Hubble could tell it just by looking at redshifts. Galaxies on the Leo half of the sky were not receding as fast (statistically) as they were on the other half.

The redshift distance relation that Hubble discovered predicted that in the Leo direction there should be more redshift than he actually observed and he figured out that this was because the solarsystem was moving relative to the whole expansion process

 

so that we were, in a sense, trying to "catch up" with those galaxies and it caused a doppler discount of their redshift----by what we now know was 370 km/second.

 

and in the other direction our motion was adding to the recession speed and increasing the observed redshift, by the same amount.

 

Even though it is only a small difference, I am told that Hubble figured out it was there and estimated it.

 

I've been talking informally and oversimplifying, so may be adding to the confusion.

 

the crux, I think, is that 1915 Gen Rel is consistent with 1905 special relativity and the general theory itself has no preferred frame. BUT THERE IS A BUT.

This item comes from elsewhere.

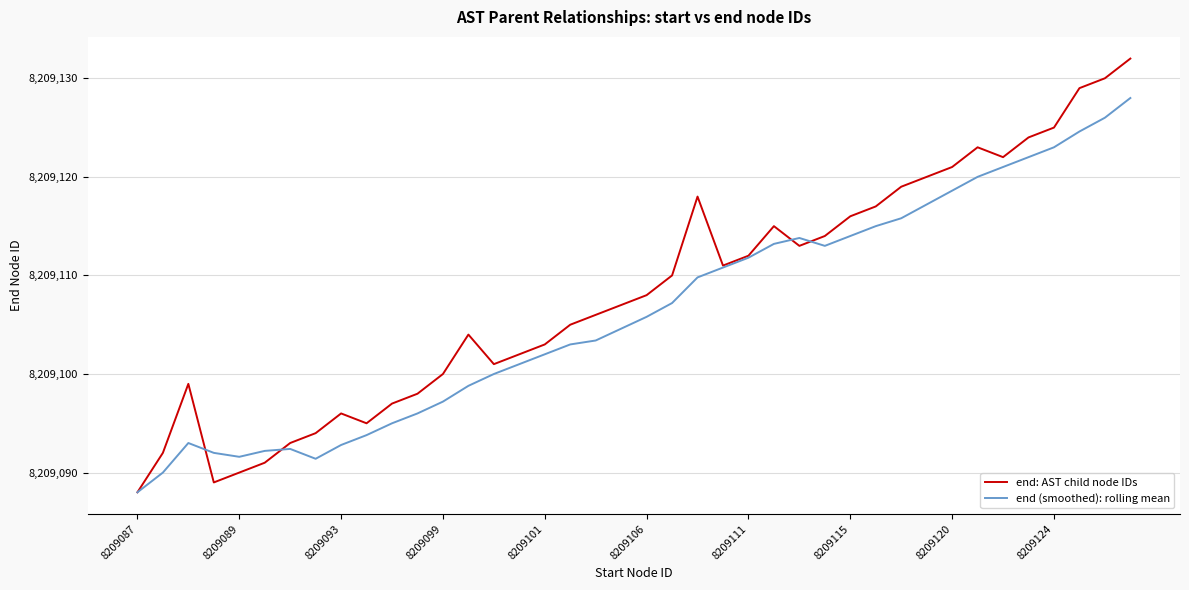

In end: AST child node IDs, how many points are higher than both neighbors (excluding endpoints)?

6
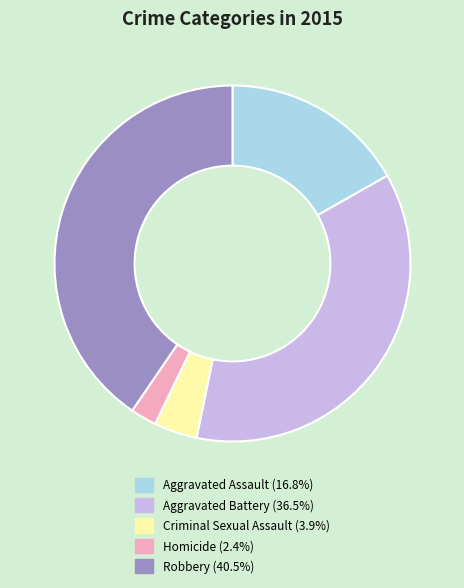

What is the smallest slice in the pie chart?

Homicide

But our universe is just one particular solution of the GR equations. It has its own distinctive distribution of matter and radiation and its own expansion history. A particular solution, like our universe, does not have to exhibit the same degree of symmetry as the general theory. It CAN have a distinguished frame of reference---without this being a contradiction.

 

Something like that.

 

Or another way to reconcile the apparent contradiction is to talk about global asymmetry versus local symmetry. If you just look at local coordinate patches there is all the symmetry you could ask for and 1905 special rel is obeyed. But you can't extend that local frame of reference to cover the whole universe. As you go out, the local projections gets less and less accurate---and finally useless.

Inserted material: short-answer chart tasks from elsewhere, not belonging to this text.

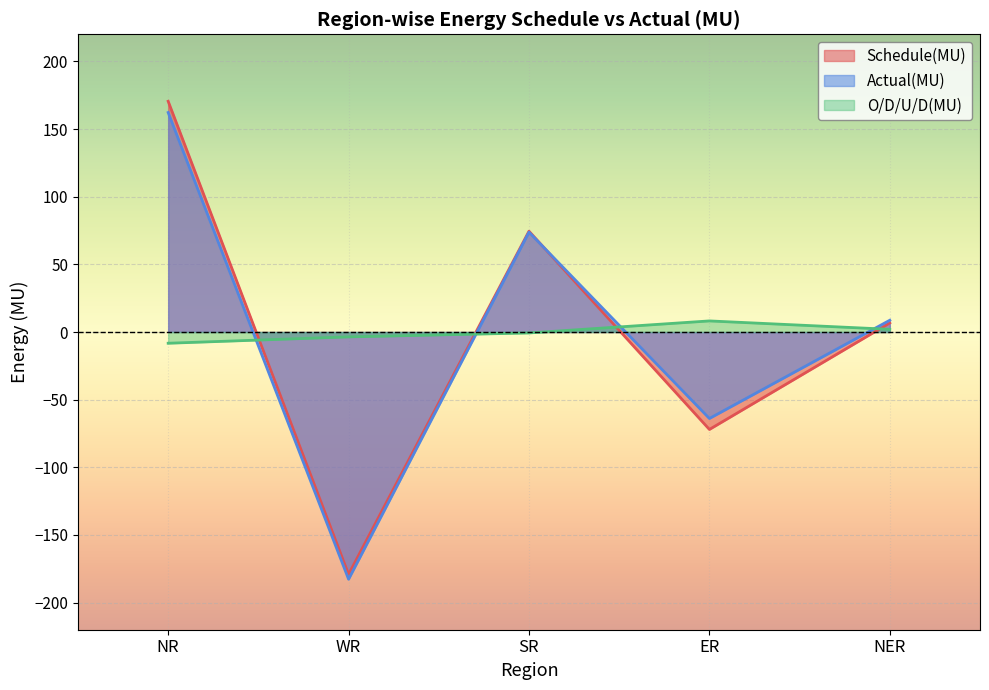

At how many categories does at least one series exceed 64?

2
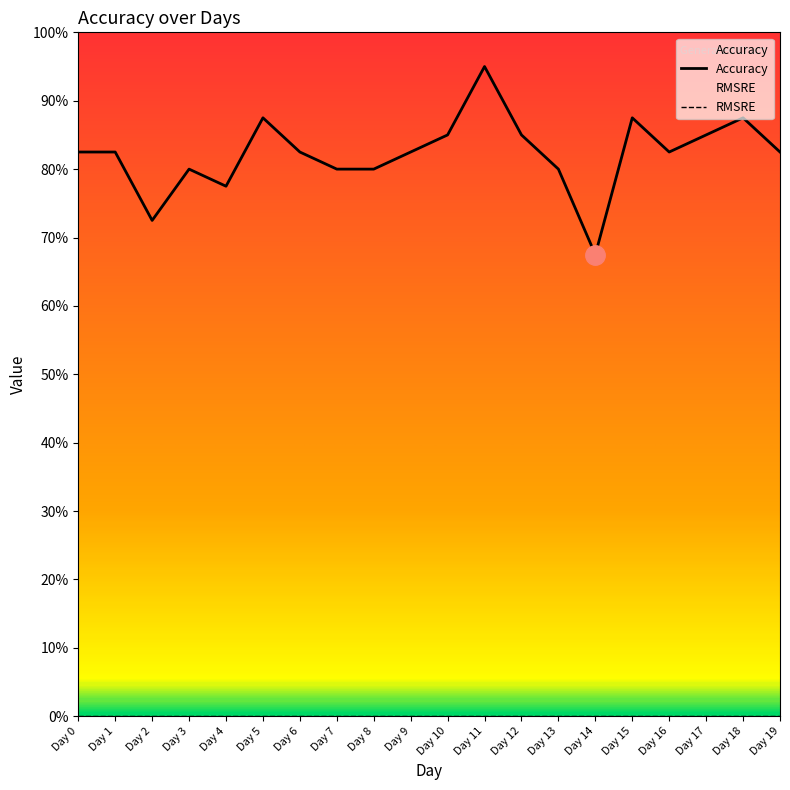

Reading left to right, extract all data points from this chart.

0.8	0.8	0.7	0.8	0.8	0.9	0.8	0.8	0.8	0.8	0.8	0.9	0.8	0.8	0.7	0.9	0.8	0.8	0.9	0.8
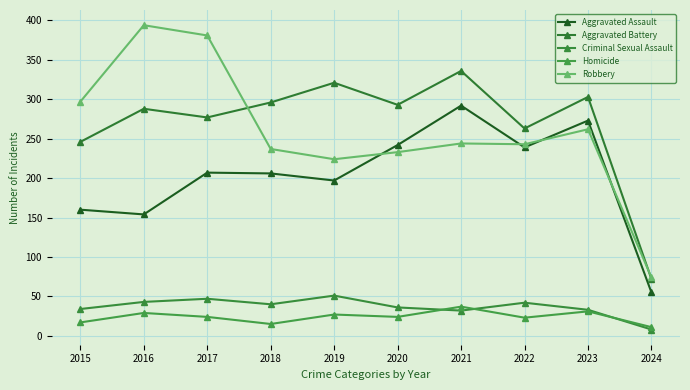

What is the sum of all Aggravated Battery values?

2695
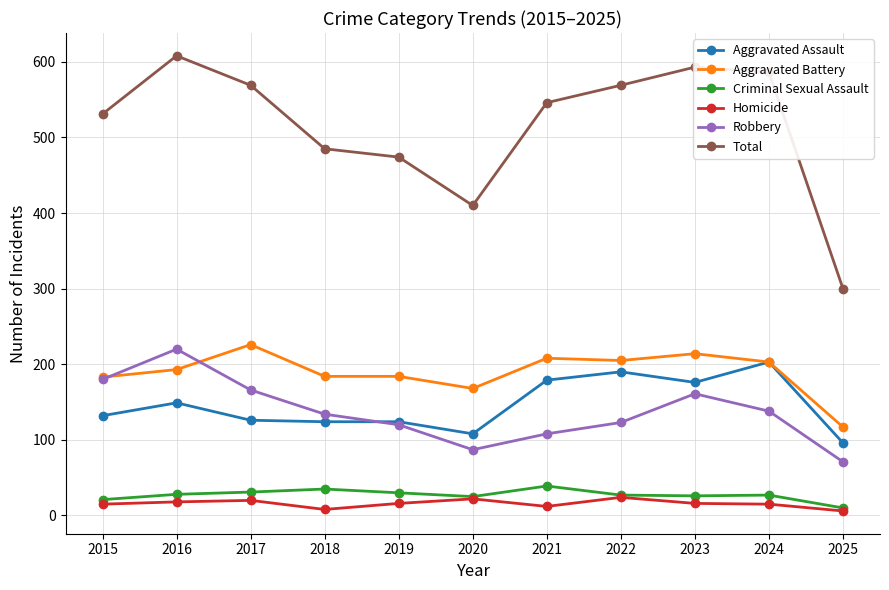

The value of Aggravated Assault at 2023 is 176. True or false?

True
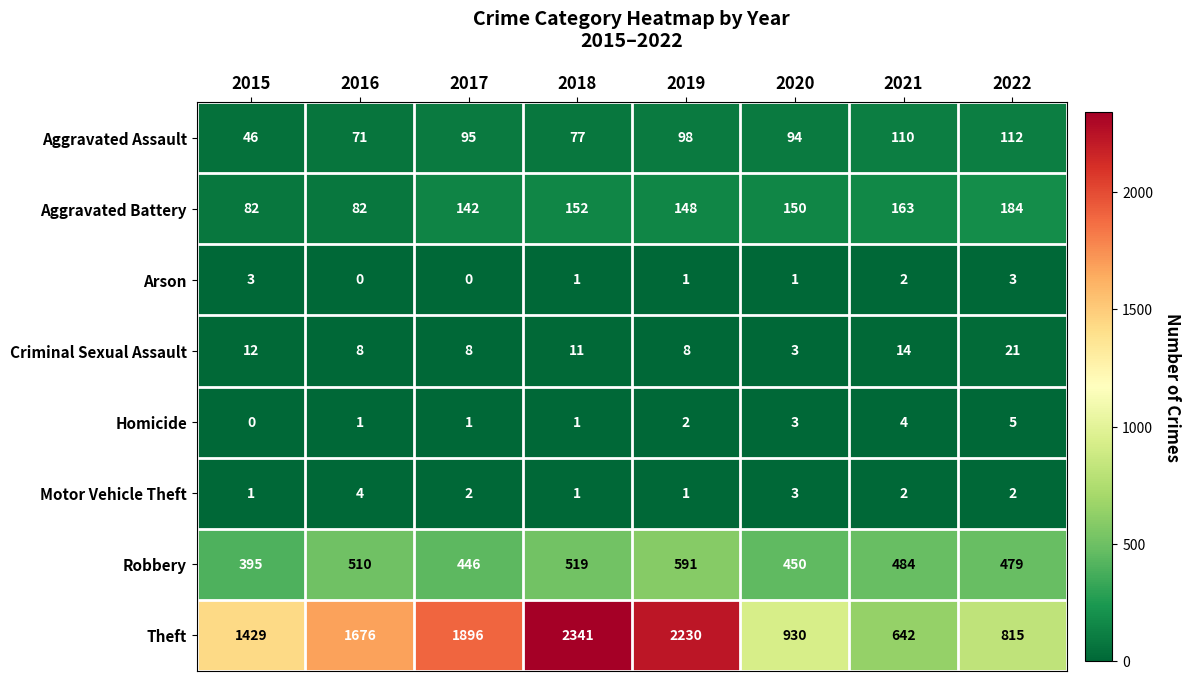

What is the total value across all series at 2022?

1621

There is a larger geometry which is only perceived over very large distances, and this geometry does NOT have the simple symmetry one might expect from just looking at a local patch. So the 1905 rules don't apply at very large scale.

[ydoaPs]

So, you're saying there is a preferred reference frame?

[Klaynos]

So, you're saying there is a preferred reference frame?

 

Nearly always, whether to make comparisons easier, or to make the maths easier to start with...

[timo]

So, you're saying there is a preferred reference frame?

Preferred by the people doing calculations, not by nature.

[ydoaPs]

Preferred by the people doing calculations, not by nature.

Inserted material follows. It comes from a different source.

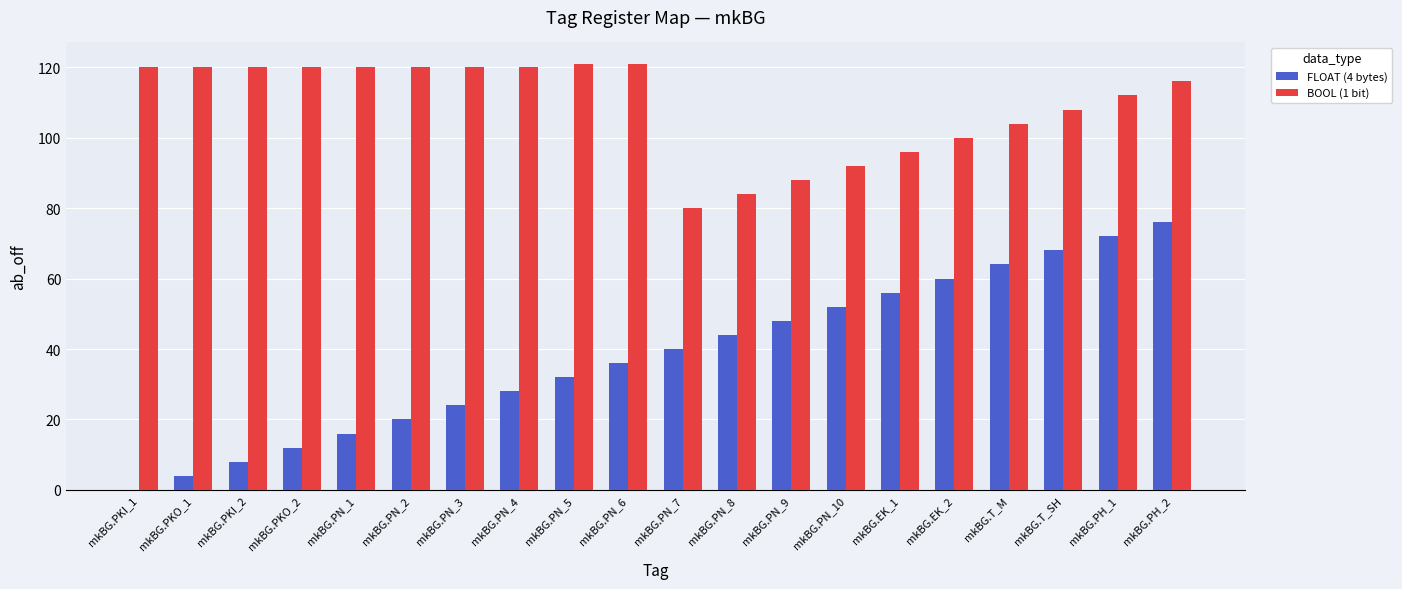

How many values in FLOAT (4 bytes) are above zero?

19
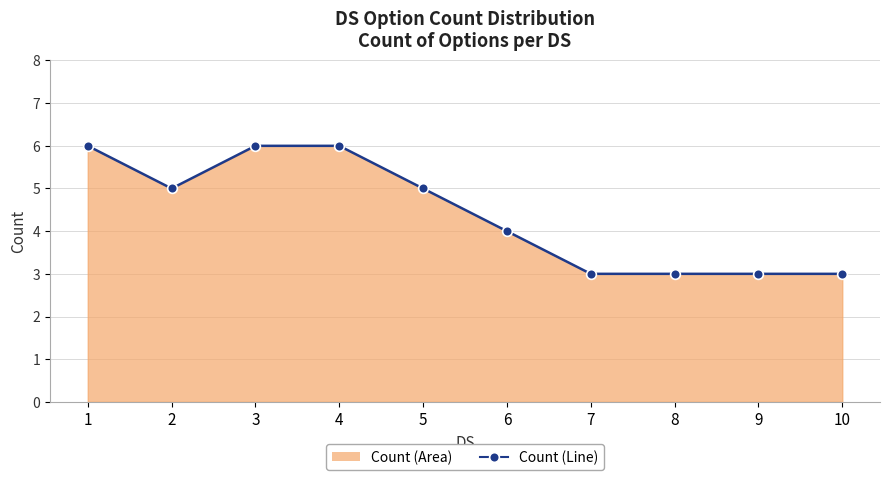

How many series are shown in this chart?

1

I'm guessing that since the motion would be different for each frame, the critical energy level would also be different. So, would the different values of energy in different reference frames necessarily be exactly offset by the difference in expansion in the different frames, or is there a possibility that two reference frames could have two endings for the same universe?

[Martin]

There is a standard frame in cosmology. I would assume that statements about critical energies are to be understood to be meant in this frame...

 

Yourdad, Atheist already answered this.

when they talk about a critical energy density, they mean the energy density measured in the standard frame.

 

so you can't use a different frame and expect the energy density you measure to have implications about the end of the universe, or the expansion history or all that.

 

the equations, like the Friedmann equations of cosmology, are derived for that standard frame

 

So in classic cosmology the answer to your question (can there be two endings for the same universe) is no.

[ydoaPs]

Martin, why wouldn't other frames have similar concepts? Can you not derive those equations for other frames and get similar concepts?

[swansont]

Martin, why wouldn't other frames have similar concepts? Can you not derive those equations for other frames and get similar concepts?

 

Similar concepts, sure. But the value will be different; one would expect it to transform exactly like the terms that comprise it.